* BEGIN Input material *
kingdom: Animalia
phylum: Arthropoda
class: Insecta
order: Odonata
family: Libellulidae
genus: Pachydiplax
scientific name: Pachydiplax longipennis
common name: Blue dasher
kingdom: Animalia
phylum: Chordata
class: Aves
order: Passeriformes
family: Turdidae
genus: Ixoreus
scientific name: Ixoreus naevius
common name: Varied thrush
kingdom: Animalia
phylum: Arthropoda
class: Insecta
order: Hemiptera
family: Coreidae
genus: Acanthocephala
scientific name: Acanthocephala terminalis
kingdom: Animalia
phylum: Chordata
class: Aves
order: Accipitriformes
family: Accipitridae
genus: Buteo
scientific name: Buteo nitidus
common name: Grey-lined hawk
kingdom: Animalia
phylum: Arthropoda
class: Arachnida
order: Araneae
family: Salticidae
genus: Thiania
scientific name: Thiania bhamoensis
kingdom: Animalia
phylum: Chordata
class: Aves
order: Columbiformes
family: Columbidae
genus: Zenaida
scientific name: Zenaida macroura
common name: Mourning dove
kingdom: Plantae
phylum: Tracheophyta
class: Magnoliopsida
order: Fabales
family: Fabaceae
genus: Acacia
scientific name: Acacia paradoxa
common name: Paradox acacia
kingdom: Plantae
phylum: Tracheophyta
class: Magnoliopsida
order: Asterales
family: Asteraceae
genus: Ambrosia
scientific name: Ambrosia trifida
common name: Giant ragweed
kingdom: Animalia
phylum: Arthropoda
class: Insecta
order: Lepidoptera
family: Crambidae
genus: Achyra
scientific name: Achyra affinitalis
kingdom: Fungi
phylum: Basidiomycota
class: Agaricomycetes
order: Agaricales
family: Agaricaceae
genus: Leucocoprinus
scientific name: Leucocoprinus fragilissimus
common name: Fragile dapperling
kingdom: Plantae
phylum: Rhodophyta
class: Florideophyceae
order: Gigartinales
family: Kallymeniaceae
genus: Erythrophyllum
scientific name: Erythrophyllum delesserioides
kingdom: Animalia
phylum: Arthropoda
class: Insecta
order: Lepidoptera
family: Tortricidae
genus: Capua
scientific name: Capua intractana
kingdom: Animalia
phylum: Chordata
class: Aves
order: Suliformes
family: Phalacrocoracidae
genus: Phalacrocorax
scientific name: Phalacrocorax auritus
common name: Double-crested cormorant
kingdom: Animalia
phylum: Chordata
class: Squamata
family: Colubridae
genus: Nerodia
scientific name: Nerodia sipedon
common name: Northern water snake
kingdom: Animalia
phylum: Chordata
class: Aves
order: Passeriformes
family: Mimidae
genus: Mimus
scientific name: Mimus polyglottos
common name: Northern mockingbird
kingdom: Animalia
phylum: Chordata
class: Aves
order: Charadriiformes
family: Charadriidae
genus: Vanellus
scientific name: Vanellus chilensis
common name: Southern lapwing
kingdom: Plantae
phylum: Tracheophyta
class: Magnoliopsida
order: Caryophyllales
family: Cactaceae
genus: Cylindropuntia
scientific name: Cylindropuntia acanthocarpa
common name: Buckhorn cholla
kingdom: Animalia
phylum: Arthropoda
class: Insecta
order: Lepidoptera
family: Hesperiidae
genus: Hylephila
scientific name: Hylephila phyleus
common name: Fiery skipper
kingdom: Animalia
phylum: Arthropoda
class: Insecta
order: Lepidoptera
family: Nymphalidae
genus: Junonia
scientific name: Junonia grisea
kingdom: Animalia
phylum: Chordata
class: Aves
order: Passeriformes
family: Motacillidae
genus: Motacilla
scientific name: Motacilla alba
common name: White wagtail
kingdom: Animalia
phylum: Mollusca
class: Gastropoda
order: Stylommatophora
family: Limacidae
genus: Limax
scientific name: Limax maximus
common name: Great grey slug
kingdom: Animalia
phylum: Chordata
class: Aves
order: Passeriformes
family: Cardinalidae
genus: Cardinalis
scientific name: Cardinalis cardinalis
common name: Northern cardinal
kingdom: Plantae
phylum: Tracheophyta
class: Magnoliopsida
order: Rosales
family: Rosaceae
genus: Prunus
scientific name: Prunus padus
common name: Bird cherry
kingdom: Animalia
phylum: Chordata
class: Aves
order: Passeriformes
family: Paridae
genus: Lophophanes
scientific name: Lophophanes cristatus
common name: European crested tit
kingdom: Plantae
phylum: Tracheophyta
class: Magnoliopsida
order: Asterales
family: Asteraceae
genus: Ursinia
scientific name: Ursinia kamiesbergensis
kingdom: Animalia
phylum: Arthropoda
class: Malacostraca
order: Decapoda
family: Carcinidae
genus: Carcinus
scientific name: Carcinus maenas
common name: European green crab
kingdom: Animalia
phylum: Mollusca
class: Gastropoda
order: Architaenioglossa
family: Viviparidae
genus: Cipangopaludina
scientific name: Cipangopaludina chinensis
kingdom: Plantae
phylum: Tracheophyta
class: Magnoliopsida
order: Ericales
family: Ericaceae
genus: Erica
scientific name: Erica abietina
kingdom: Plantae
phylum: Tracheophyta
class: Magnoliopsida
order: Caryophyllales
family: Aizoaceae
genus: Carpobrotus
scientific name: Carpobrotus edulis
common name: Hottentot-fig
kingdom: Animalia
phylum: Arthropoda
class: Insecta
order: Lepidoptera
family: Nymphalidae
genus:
* END Input material *
Short exercise:
Set out all the lines above as a numbered list, skipping any blank lines.

Exercise solution:
1. kingdom: Animalia
2. phylum: Arthropoda
3. class: Insecta
4. order: Odonata
5. family: Libellulidae
6. genus: Pachydiplax
7. scientific name: Pachydiplax longipennis
8. common name: Blue dasher
9. kingdom: Animalia
10. phylum: Chordata
11. class: Aves
12. order: Passeriformes
13. family: Turdidae
14. genus: Ixoreus
15. scientific name: Ixoreus naevius
16. common name: Varied thrush
17. kingdom: Animalia
18. phylum: Arthropoda
19. class: Insecta
20. order: Hemiptera
21. family: Coreidae
22. genus: Acanthocephala
23. scientific name: Acanthocephala terminalis
24. kingdom: Animalia
25. phylum: Chordata
26. class: Aves
27. order: Accipitriformes
28. family: Accipitridae
29. genus: Buteo
30. scientific name: Buteo nitidus
31. common name: Grey-lined hawk
32. kingdom: Animalia
33. phylum: Arthropoda
34. class: Arachnida
35. order: Araneae
36. family: Salticidae
37. genus: Thiania
38. scientific name: Thiania bhamoensis
39. kingdom: Animalia
40. phylum: Chordata
41. class: Aves
42. order: Columbiformes
43. family: Columbidae
44. genus: Zenaida
45. scientific name: Zenaida macroura
46. common name: Mourning dove
47. kingdom: Plantae
48. phylum: Tracheophyta
49. class: Magnoliopsida
50. order: Fabales
51. family: Fabaceae
52. genus: Acacia
53. scientific name: Acacia paradoxa
54. common name: Paradox acacia
55. kingdom: Plantae
56. phylum: Tracheophyta
57. class: Magnoliopsida
58. order: Asterales
59. family: Asteraceae
60. genus: Ambrosia
61. scientific name: Ambrosia trifida
62. common name: Giant ragweed
63. kingdom: Animalia
64. phylum: Arthropoda
65. class: Insecta
66. order: Lepidoptera
67. family: Crambidae
68. genus: Achyra
69. scientific name: Achyra affinitalis
70. kingdom: Fungi
71. phylum: Basidiomycota
72. class: Agaricomycetes
73. order: Agaricales
74. family: Agaricaceae
75. genus: Leucocoprinus
76. scientific name: Leucocoprinus fragilissimus
77. common name: Fragile dapperling
78. kingdom: Plantae
79. phylum: Rhodophyta
80. class: Florideophyceae
81. order: Gigartinales
82. family: Kallymeniaceae
83. genus: Erythrophyllum
84. scientific name: Erythrophyllum delesserioides
85. kingdom: Animalia
86. phylum: Arthropoda
87. class: Insecta
88. order: Lepidoptera
89. family: Tortricidae
90. genus: Capua
91. scientific name: Capua intractana
92. kingdom: Animalia
93. phylum: Chordata
94. class: Aves
95. order: Suliformes
96. family: Phalacrocoracidae
97. genus: Phalacrocorax
98. scientific name: Phalacrocorax auritus
99. common name: Double-crested cormorant
100. kingdom: Animalia
101. phylum: Chordata
102. class: Squamata
103. family: Colubridae
104. genus: Nerodia
105. scientific name: Nerodia sipedon
106. common name: Northern water snake
107. kingdom: Animalia
108. phylum: Chordata
109. class: Aves
110. order: Passeriformes
111. family: Mimidae
112. genus: Mimus
113. scientific name: Mimus polyglottos
114. common name: Northern mockingbird
115. kingdom: Animalia
116. phylum: Chordata
117. class: Aves
118. order: Charadriiformes
119. family: Charadriidae
120. genus: Vanellus
121. scientific name: Vanellus chilensis
122. common name: Southern lapwing
123. kingdom: Plantae
124. phylum: Tracheophyta
125. class: Magnoliopsida
126. order: Caryophyllales
127. family: Cactaceae
128. genus: Cylindropuntia
129. scientific name: Cylindropuntia acanthocarpa
130. common name: Buckhorn cholla
131. kingdom: Animalia
132. phylum: Arthropoda
133. class: Insecta
134. order: Lepidoptera
135. family: Hesperiidae
136. genus: Hylephila
137. scientific name: Hylephila phyleus
138. common name: Fiery skipper
139. kingdom: Animalia
140. phylum: Arthropoda
141. class: Insecta
142. order: Lepidoptera
143. family: Nymphalidae
144. genus: Junonia
145. scientific name: Junonia grisea
146. kingdom: Animalia
147. phylum: Chordata
148. class: Aves
149. order: Passeriformes
150. family: Motacillidae
151. genus: Motacilla
152. scientific name: Motacilla alba
153. common name: White wagtail
154. kingdom: Animalia
155. phylum: Mollusca
156. class: Gastropoda
157. order: Stylommatophora
158. family: Limacidae
159. genus: Limax
160. scientific name: Limax maximus
161. common name: Great grey slug
162. kingdom: Animalia
163. phylum: Chordata
164. class: Aves
165. order: Passeriformes
166. family: Cardinalidae
167. genus: Cardinalis
168. scientific name: Cardinalis cardinalis
169. common name: Northern cardinal
170. kingdom: Plantae
171. phylum: Tracheophyta
172. class: Magnoliopsida
173. order: Rosales
174. family: Rosaceae
175. genus: Prunus
176. scientific name: Prunus padus
177. common name: Bird cherry
178. kingdom: Animalia
179. phylum: Chordata
180. class: Aves
181. order: Passeriformes
182. family: Paridae
183. genus: Lophophanes
184. scientific name: Lophophanes cristatus
185. common name: European crested tit
186. kingdom: Plantae
187. phylum: Tracheophyta
188. class: Magnoliopsida
189. order: Asterales
190. family: Asteraceae
191. genus: Ursinia
192. scientific name: Ursinia kamiesbergensis
193. kingdom: Animalia
194. phylum: Arthropoda
195. class: Malacostraca
196. order: Decapoda
197. family: Carcinidae
198. genus: Carcinus
199. scientific name: Carcinus maenas
200. common name: European green crab
201. kingdom: Animalia
202. phylum: Mollusca
203. class: Gastropoda
204. order: Architaenioglossa
205. family: Viviparidae
206. genus: Cipangopaludina
207. scientific name: Cipangopaludina chinensis
208. kingdom: Plantae
209. phylum: Tracheophyta
210. class: Magnoliopsida
211. order: Ericales
212. family: Ericaceae
213. genus: Erica
214. scientific name: Erica abietina
215. kingdom: Plantae
216. phylum: Tracheophyta
217. class: Magnoliopsida
218. order: Caryophyllales
219. family: Aizoaceae
220. genus: Carpobrotus
221. scientific name: Carpobrotus edulis
222. common name: Hottentot-fig
223. kingdom: Animalia
224. phylum: Arthropoda
225. class: Insecta
226. order: Lepidoptera
227. family: Nymphalidae
228. genus:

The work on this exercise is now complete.